Shmuel Shayowitz (NMLS#19871) is President and Chief Lending Officer at Approved Funding, a privately held local mortgage banker and direct lender. Shmuel has over two decades of industry experience, including licenses and certifications as a certified mortgage underwriter, residential review appraiser, licensed real estate agent, and direct FHA specialized underwriter. Shmuel provides a uniquely holistic approach to comprehensive real estate and financial matters that goes well beyond any single transaction. Shmuel is an award-winning financier recognized for maximizing the short-term and long-term objectives of his client. As a contributing writer to many local and regional newspapers and publications, his insights have been featured in the media for many topics, including mortgages, personal finance, appraisals, and real estate trends.

There is no shortage of things for which a person can be grateful. Yet, I am sure, like me, most people are guilty of taking so many things for granted. As Oprah Winfrey famously said, “Be thankful for what you have; you’ll end up having more. If you concentrate on what you don’t have, you will never, ever have enough.” In business dealings, I have realized this too is factor of consideration that must be realized in all dealings because gratitude is a two way street that is often underappreciated.

A few months ago, I had a consultation with a “family” looking to buy a house. When I say family, I mean a conference room full of people… a husband and wife, their married son and daughter-in-law, their two grandchildren, and some nieces and nephews who came along for the trip. The elder couple was being called upon to help co-sign or co-purchase a new house for their children. None of the participants owned a house previously, and only the daughter-in-law was suitably employed. The son was “looking” for employment as a teacher, and the parents were recently retired with a new “online business” that had yet to make any money. After a long meeting, I escorted them out of my office with little hope of being able to help them make a home purchase viable. We did discuss several options for them to consider and organize that would conceivably help them – assuming the internet business took-off as expected.

I speak to many clients and professionals on a daily basis, and despite my best efforts, I know that my track record will not be perfect, and I simply cannot help everyone. Quite frankly, I didn’t expect to hear back from them for a long time. The next morning I received both a voicemail and email expressing their deep appreciation for the time and guidance that I gave them the day before. The young lady ended the email with “looking forward to buying our first house VERY SOON thanks to you!!” I am pretty sure that I chuckled and dismissed her naivety knowing that they had a long ways to go before there would be any house in their future.

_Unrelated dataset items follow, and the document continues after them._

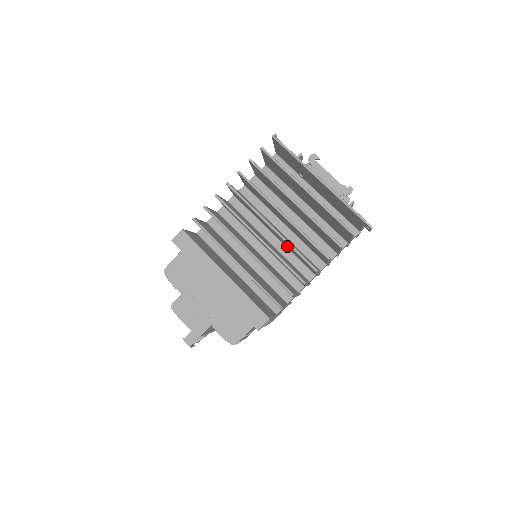
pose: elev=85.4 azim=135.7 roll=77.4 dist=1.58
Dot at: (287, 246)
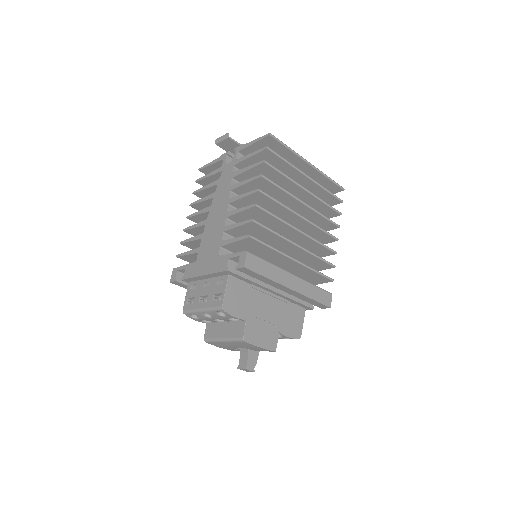
Dot at: occluded
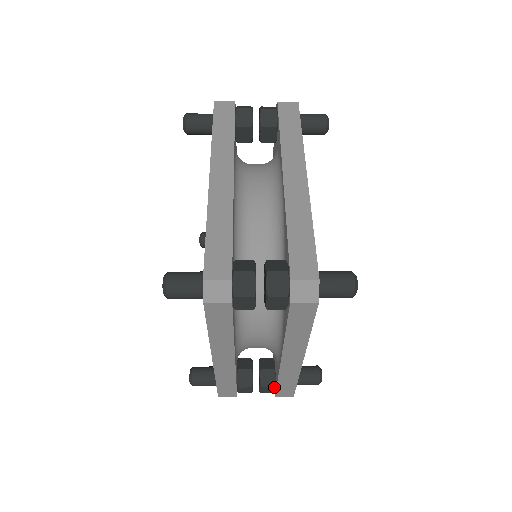
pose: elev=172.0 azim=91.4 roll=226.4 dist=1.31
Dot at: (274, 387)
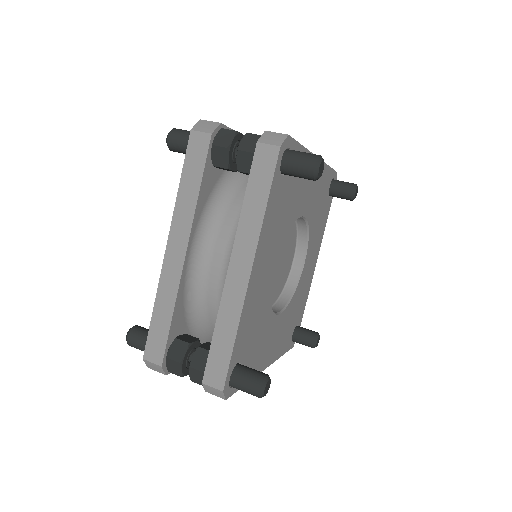
Dot at: occluded
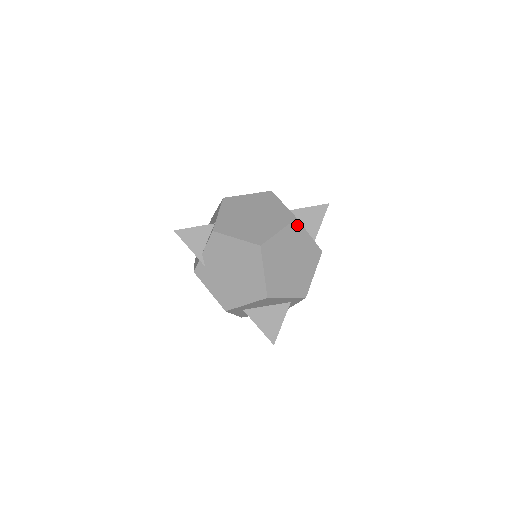
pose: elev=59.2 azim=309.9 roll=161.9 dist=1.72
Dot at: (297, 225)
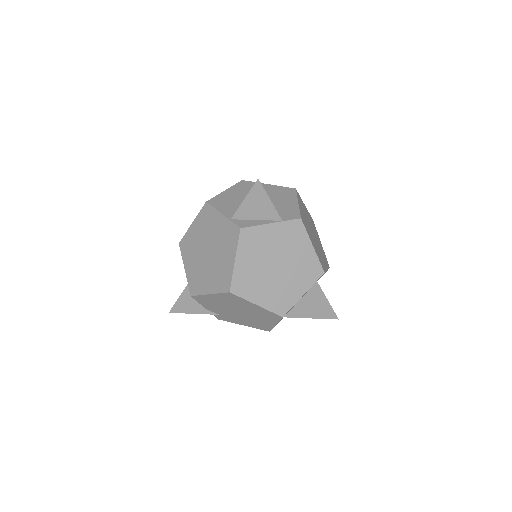
Dot at: (247, 233)
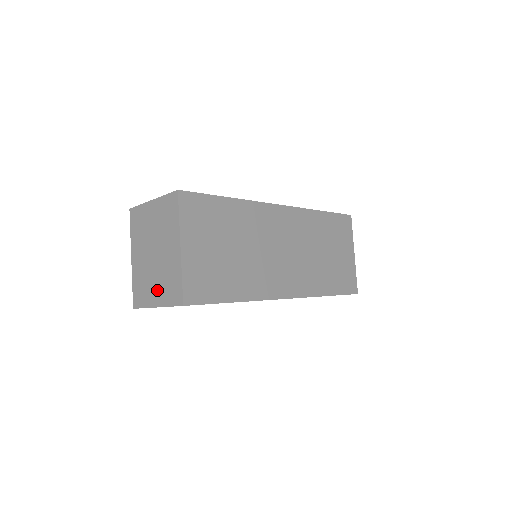
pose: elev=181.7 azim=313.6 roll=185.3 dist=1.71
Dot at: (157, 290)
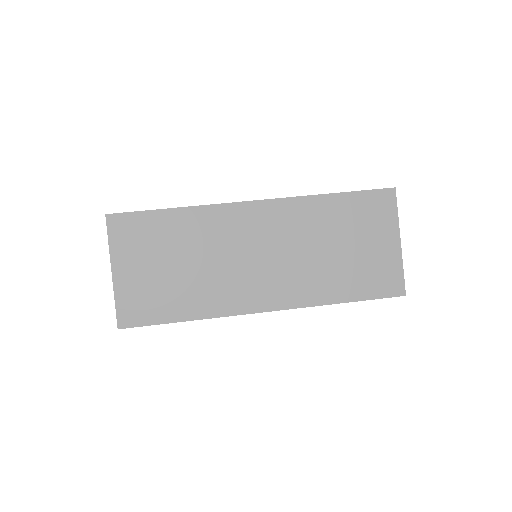
Dot at: occluded
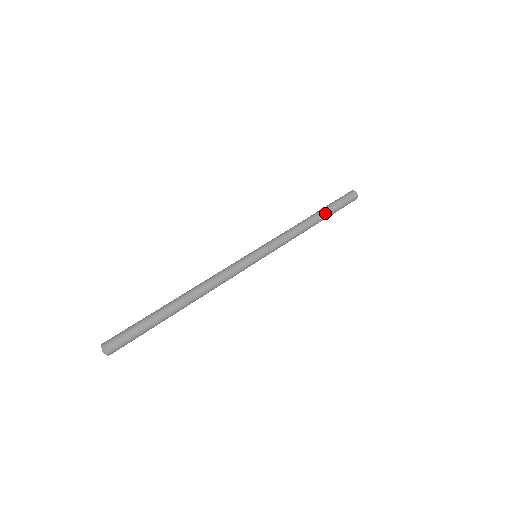
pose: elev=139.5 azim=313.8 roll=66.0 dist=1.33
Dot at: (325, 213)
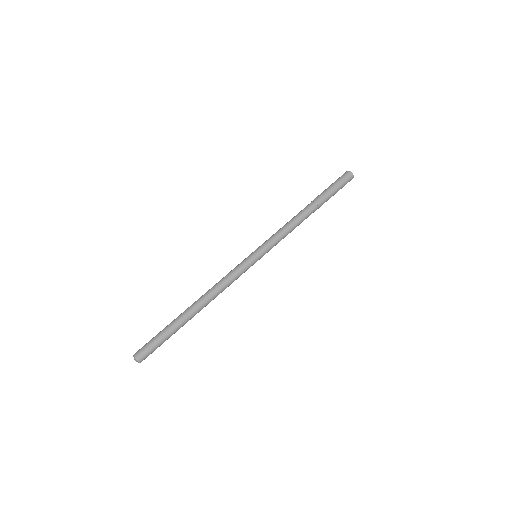
Dot at: occluded
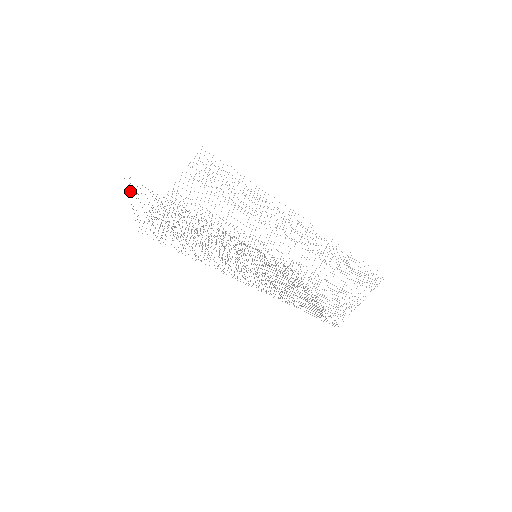
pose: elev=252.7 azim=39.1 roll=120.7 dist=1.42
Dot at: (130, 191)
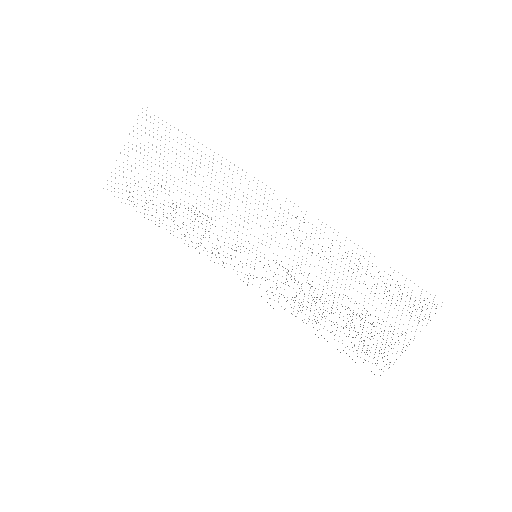
Dot at: occluded
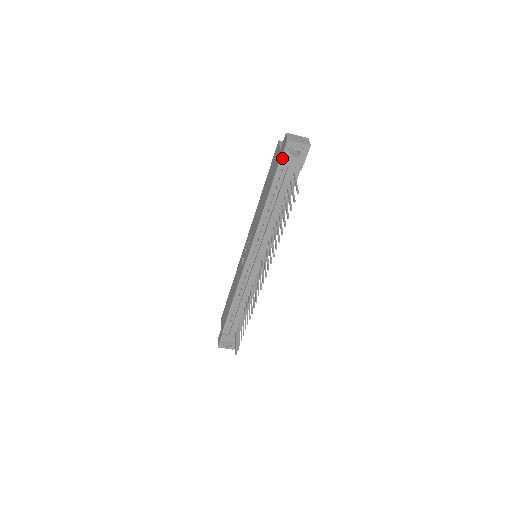
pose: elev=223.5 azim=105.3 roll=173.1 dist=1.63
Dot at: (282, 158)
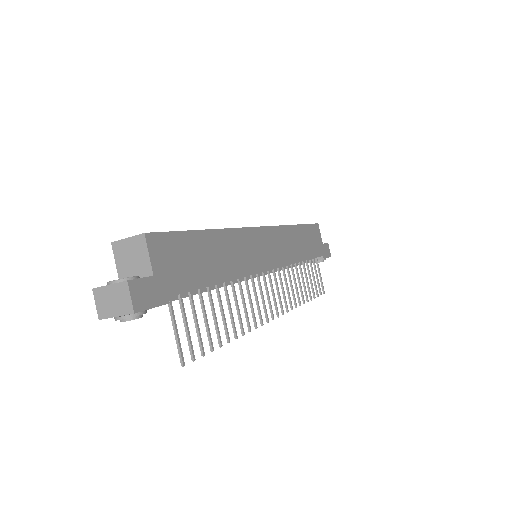
Dot at: occluded
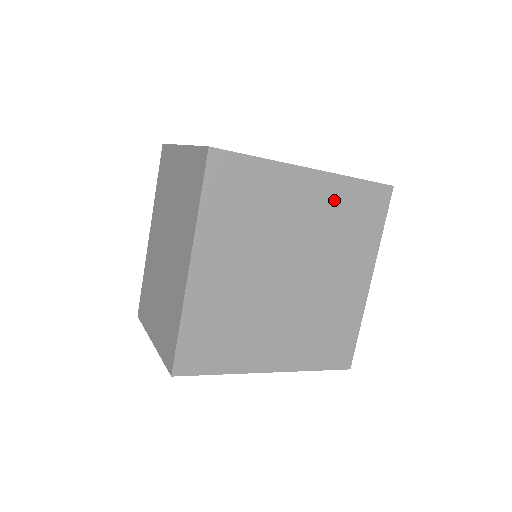
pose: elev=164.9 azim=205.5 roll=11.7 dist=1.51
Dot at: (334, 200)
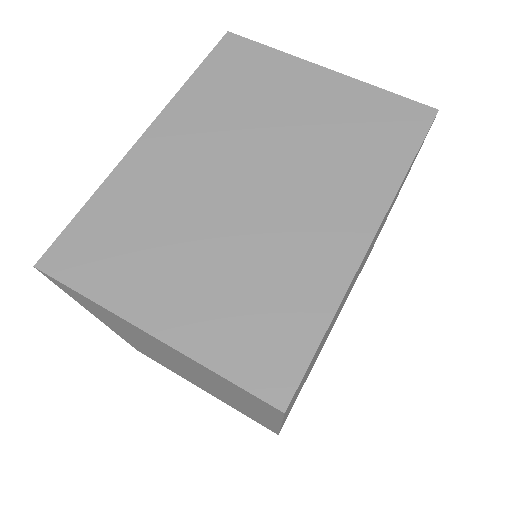
Dot at: occluded
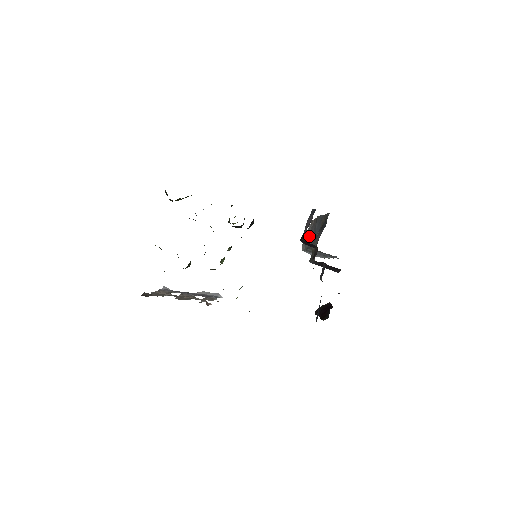
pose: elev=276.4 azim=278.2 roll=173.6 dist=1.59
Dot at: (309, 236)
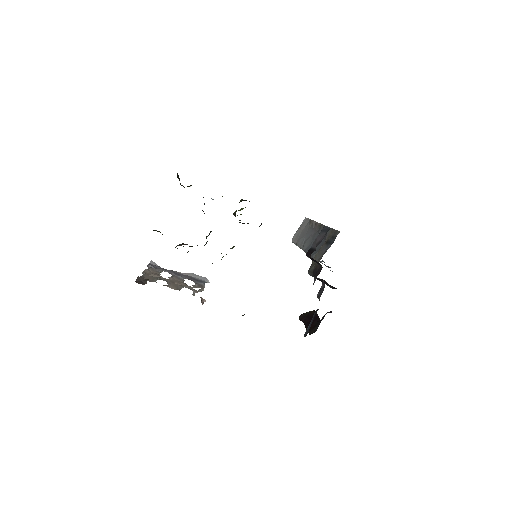
Dot at: (305, 234)
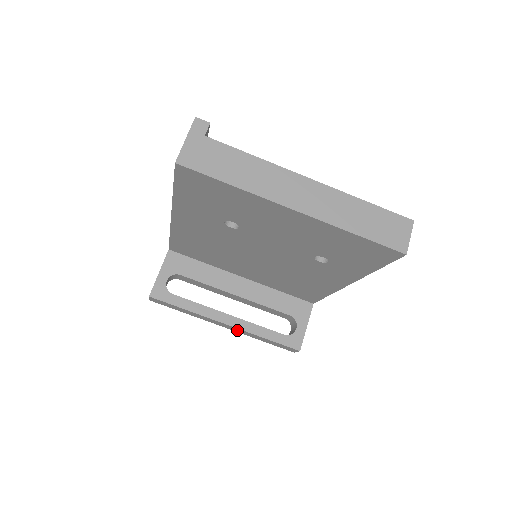
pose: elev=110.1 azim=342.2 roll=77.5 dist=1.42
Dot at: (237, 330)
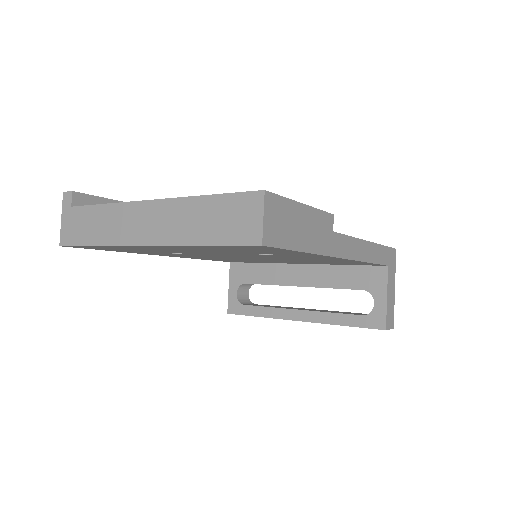
Dot at: occluded
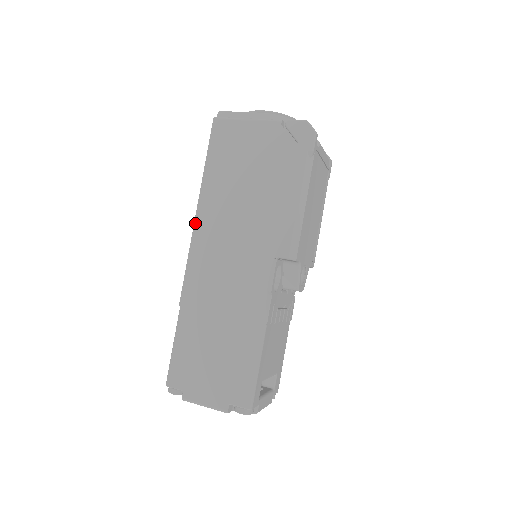
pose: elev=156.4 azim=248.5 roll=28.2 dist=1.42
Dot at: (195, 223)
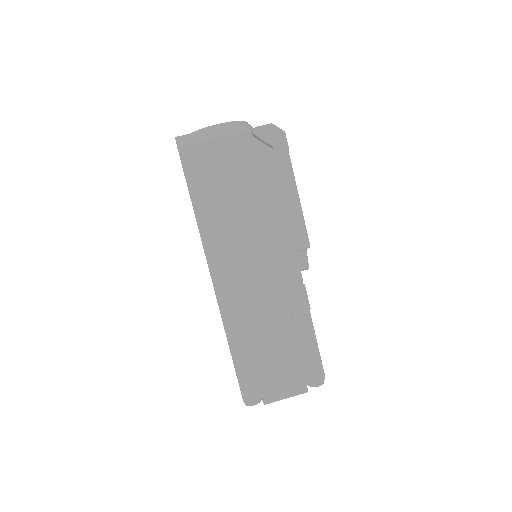
Dot at: (206, 254)
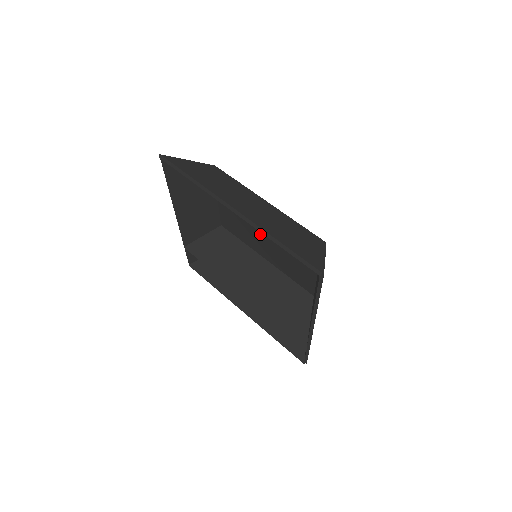
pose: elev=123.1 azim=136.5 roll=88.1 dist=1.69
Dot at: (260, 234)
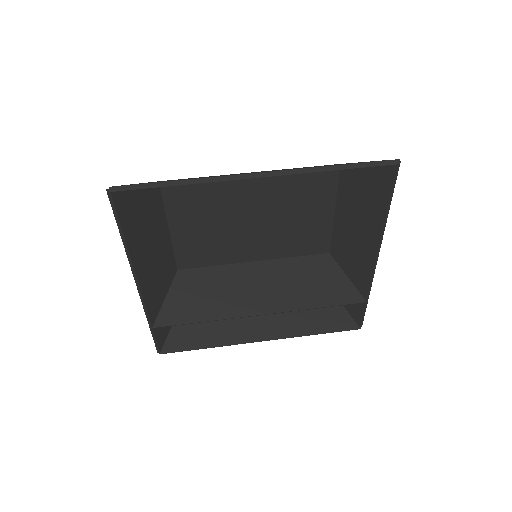
Dot at: (246, 229)
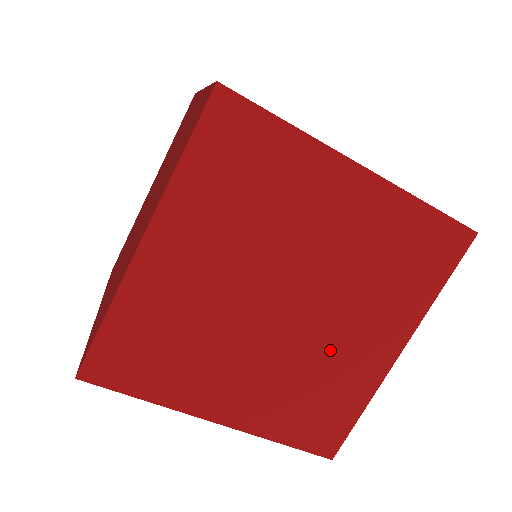
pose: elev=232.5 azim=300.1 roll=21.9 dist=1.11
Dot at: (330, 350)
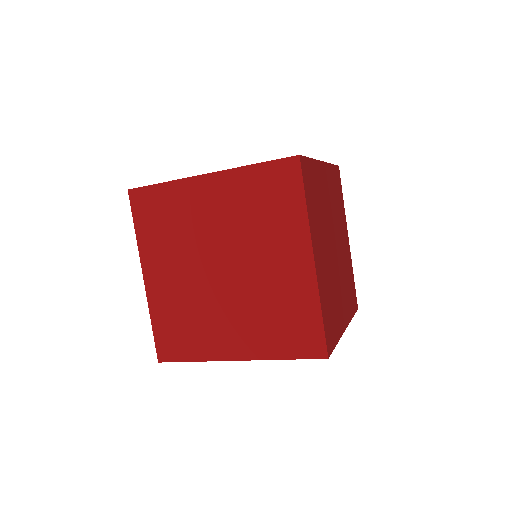
Dot at: (337, 290)
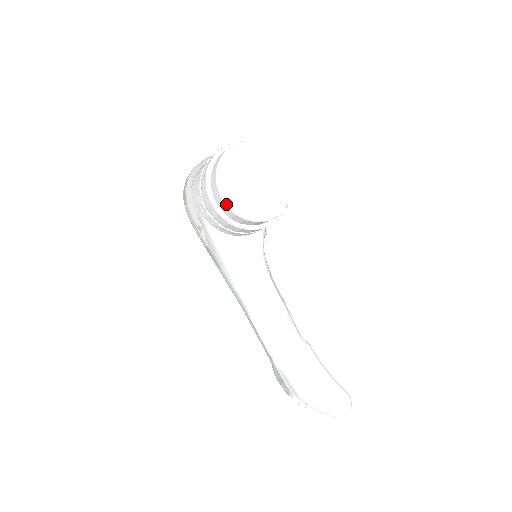
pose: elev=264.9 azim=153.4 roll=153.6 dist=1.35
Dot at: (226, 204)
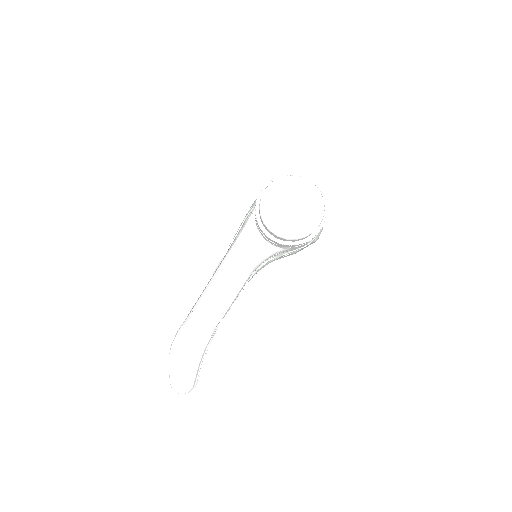
Dot at: (262, 195)
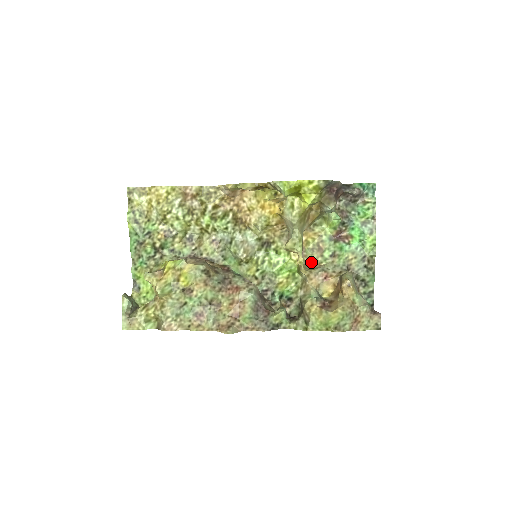
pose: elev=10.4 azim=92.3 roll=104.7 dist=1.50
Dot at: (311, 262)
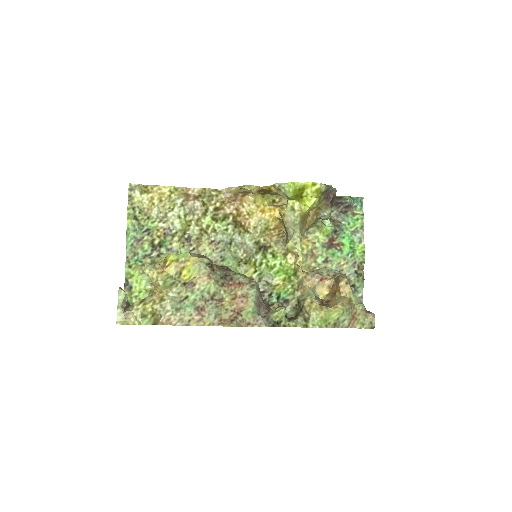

The week after, I got another email letting me know that almost all of my suggestions and recommendations had been addressed and implemented. Again, she ended the email expressing her sincere appreciation for all my assistance and guidance. I remember thinking, her innocence of the complexity of real estate and finance were cute, but I appreciated her resolve. A few days later, another email came with a now new “game plan” because the internet venture was failing. She bashfully asked if I can get a mortgage for her husband who was “offered a job” but wasn’t starting employment “for a while.” I admired her persistence, and gave her my recommendations. The next day, I received a heartfelt voicemail expressing her indebtedness for all the assistance I was providing her and her family.

Less than four weeks after our first meeting I got a call on a Sunday telling me they fell in love with a house that they “knew was home.” If it were anyone else, I would not take the consideration seriously enough, but I knew that their endearing attitude and sincere determination were compelling. We met again. This time they brought different family members. It wasn’t surprising that so many family members were vying to help this genuinely optimistic young couple. Unfortunately, it was to no avail. As they were gathering their belongings to leave my office, they mentioned something about the sellers who were in close contact with them awaiting status. Again, it was no surprise that they had the sellers rooting for them as well. Their optimism and genuine appreciation were contagious. Perhaps the sellers would be willing to work with us by holding a small second-mortgage I asked aloud?!

The next morning, the two attorneys were exchanging emails and began working on the mutually agreed upon contract. The buyers were ecstatic; the sellers were delighted; and I witnessed yet another valuable life lesson. Home buying is very often about rates, terms, income, credit, and qualification – but every now and then the right attitude is the missing criteria to get that dream home. I am thankful to this couple for the reminder. I certainly try to appreciate what I have on a daily basis. I am very grateful to my hard working staff, our valued clients and all our referral partners for our wonderful relationship! Thank you!